Apple is said to have issued a "high-priority" P1 alert, notifying support personnel that server issues may be preventing customers from activating their iPhones following the installation of iOS 7, whether the device is new or recently restored. While many customers are likely to install the iOS 7 update through iTunes, many more are likely to do the update "over the air," necessitating a re-activation.
Downloading the iOS 7 update was also a challenge for much of Wednesday, as millions of users tried upgrading from the moment the update was available (around 10AM PT). Demand appears to have slacked off somewhat, and Apple's System Status page doesn't report any outages, but customers trying to update have frequently encountered incomplete downloads and other warnings indicative of an overloaded server system. In addition, MacNN has received reports of slow or unresponsive iTunes and App Store issues as well.
Luckily for Apple, the main deluge of current users updating their OS version will likely subside by the time the iPhone 5c goes on sale at retail, which could help ease the crunch for the crowds trying to activate new devices. The company is both blessed (and on days like today, cursed) that a huge portion of its iOS user base tries to upgrade on the first few days of the release of an update. Other platforms, largely fragmented by staggered device levels that are often stuck with outdated versions of the OS (or dependent on carriers who will take months to customize updates) don't see the concentrated levels of server demand Apple does when it releases an iOS update.

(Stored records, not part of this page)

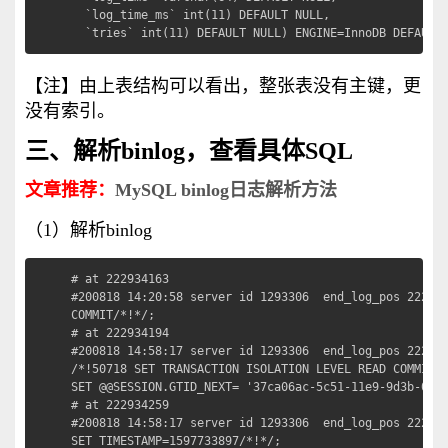
  `log_time_ms` int(11) DEFAULT NULL,

  `tries` int(11) DEFAULT NULL) ENGINE=InnoDB DEFAULT
【注】由上表结构可以看出，整张表没有主键，更
没有索引。
三、解析binlog，查看具体SQL
文章推荐：
MySQL binlog日志解析方法
（1）解析binlog
# at 222934163

#200818 14:20:58 server id 1293306  end_log_pos 222934
COMMIT/*!*/;

# at 222934194

#200818 14:58:17 server id 1293306  end_log_pos 222934
/*!50718 SET TRANSACTION ISOLATION LEVEL READ COMMITTE
SET @@SESSION.GTID_NEXT= '37ca06ac-5c51-11e9-9d3b-000c
# at 222934259

#200818 14:58:17 server id 1293306  end_log_pos 222934
SET TIMESTAMP=1597733897/*!*/;
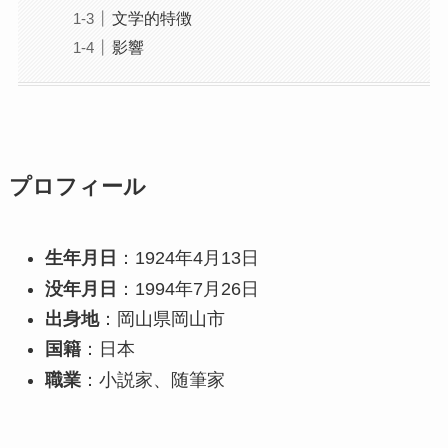
文学的特徴
影響
プロフィール
生年月日
：1924年4月13日
没年月日
：1994年7月26日
出身地
：岡山県岡山市
国籍
：日本
職業
：小説家、随筆家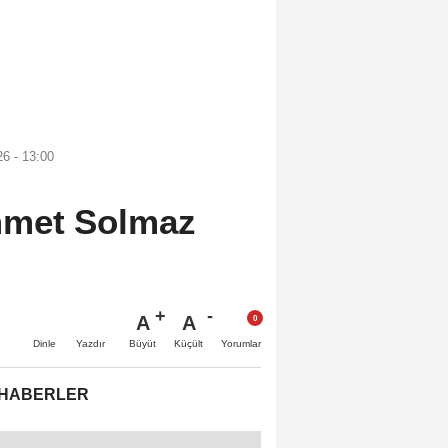
6 - 13:00
mmet Solmaz
A
A
Büyüt
Küçült
Dinle
Yazdır
Yorumlar
 HABERLER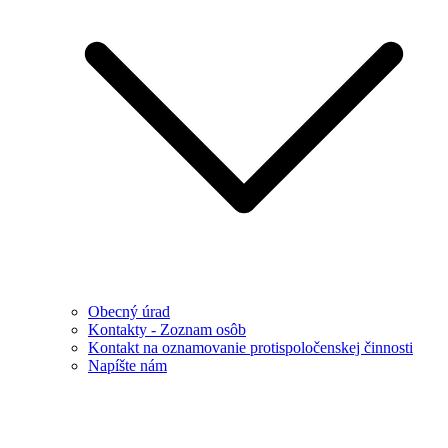
Obecný úrad
Kontakty - Zoznam osôb
Kontakt na oznamovanie protispoločenskej činnosti
Napíšte nám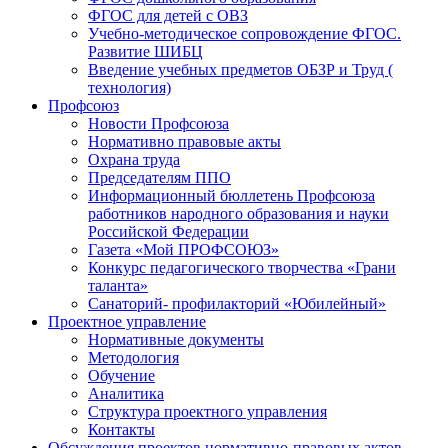
ФГОС для детей с ОВЗ
Учебно-методическое сопровождение ФГОС.
Развитие ШИБЦ
Введение учебных предметов ОБЗР и Труд (
технология)
Профсоюз
Новости Профсоюза
Нормативно правовые акты
Охрана труда
Председателям ППО
Информационный бюллетень Профсоюза
работников народного образования и науки
Российской Федерации
Газета «Мой ПРОФСОЮЗ»
Конкурс педагогического творчества «Грани
таланта»
Санаторий- профилакторий «Юбилейный»
Проектное управление
Нормативные документы
Методология
Обучение
Аналитика
Структура проектного управления
Контакты
Обсуждения проектов нормативно-правовых актов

The company hasn't commented on the alleged activation server downtime, and reports have slacked off as customers have successfully upgraded, reducing demand -- at least until Friday, when the iPhone 5c and 5s go on sale at retail, and the first wave of pre-ordered phones arrive to customers' homes and workplaces. Scattered reports indicate that both models are selling well in pre-order, though Apple hasn't released any official figures yet and isn't expected to until Monday. The iPhone 5s is expected to completely sell out its first-day supply, and indications are that some of the five colors of iPhone 5c -- particularly white -- may as well.